Exercise objective: Retype the whole of the data exactly.

Exercise data:
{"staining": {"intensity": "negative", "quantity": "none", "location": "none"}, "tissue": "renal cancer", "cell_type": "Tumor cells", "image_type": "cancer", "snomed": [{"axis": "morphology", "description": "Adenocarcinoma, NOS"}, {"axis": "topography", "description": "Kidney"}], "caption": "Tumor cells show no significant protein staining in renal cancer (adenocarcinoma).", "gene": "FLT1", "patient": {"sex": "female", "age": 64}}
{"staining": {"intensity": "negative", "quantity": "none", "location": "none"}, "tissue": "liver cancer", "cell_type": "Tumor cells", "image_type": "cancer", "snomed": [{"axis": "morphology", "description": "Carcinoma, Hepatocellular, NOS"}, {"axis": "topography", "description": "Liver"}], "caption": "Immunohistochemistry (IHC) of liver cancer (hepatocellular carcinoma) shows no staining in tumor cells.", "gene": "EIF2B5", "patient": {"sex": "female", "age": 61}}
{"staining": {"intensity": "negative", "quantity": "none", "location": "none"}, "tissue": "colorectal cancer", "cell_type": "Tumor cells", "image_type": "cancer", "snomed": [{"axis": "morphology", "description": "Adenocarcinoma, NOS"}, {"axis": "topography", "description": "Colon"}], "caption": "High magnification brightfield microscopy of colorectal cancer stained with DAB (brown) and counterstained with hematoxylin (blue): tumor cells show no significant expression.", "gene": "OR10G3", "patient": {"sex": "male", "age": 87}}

Written answer:
{"staining": {"intensity": "negative", "quantity": "none", "location": "none"}, "tissue": "renal cancer", "cell_type": "Tumor cells", "image_type": "cancer", "snomed": [{"axis": "morphology", "description": "Adenocarcinoma, NOS"}, {"axis": "topography", "description": "Kidney"}], "caption": "Tumor cells show no significant protein staining in renal cancer (adenocarcinoma).", "gene": "FLT1", "patient": {"sex": "female", "age": 64}}
{"staining": {"intensity": "negative", "quantity": "none", "location": "none"}, "tissue": "liver cancer", "cell_type": "Tumor cells", "image_type": "cancer", "snomed": [{"axis": "morphology", "description": "Carcinoma, Hepatocellular, NOS"}, {"axis": "topography", "description": "Liver"}], "caption": "Immunohistochemistry (IHC) of liver cancer (hepatocellular carcinoma) shows no staining in tumor cells.", "gene": "EIF2B5", "patient": {"sex": "female", "age": 61}}
{"staining": {"intensity": "negative", "quantity": "none", "location": "none"}, "tissue": "colorectal cancer", "cell_type": "Tumor cells", "image_type": "cancer", "snomed": [{"axis": "morphology", "description": "Adenocarcinoma, NOS"}, {"axis": "topography", "description": "Colon"}], "caption": "High magnification brightfield microscopy of colorectal cancer stained with DAB (brown) and counterstained with hematoxylin (blue): tumor cells show no significant expression.", "gene": "OR10G3", "patient": {"sex": "male", "age": 87}}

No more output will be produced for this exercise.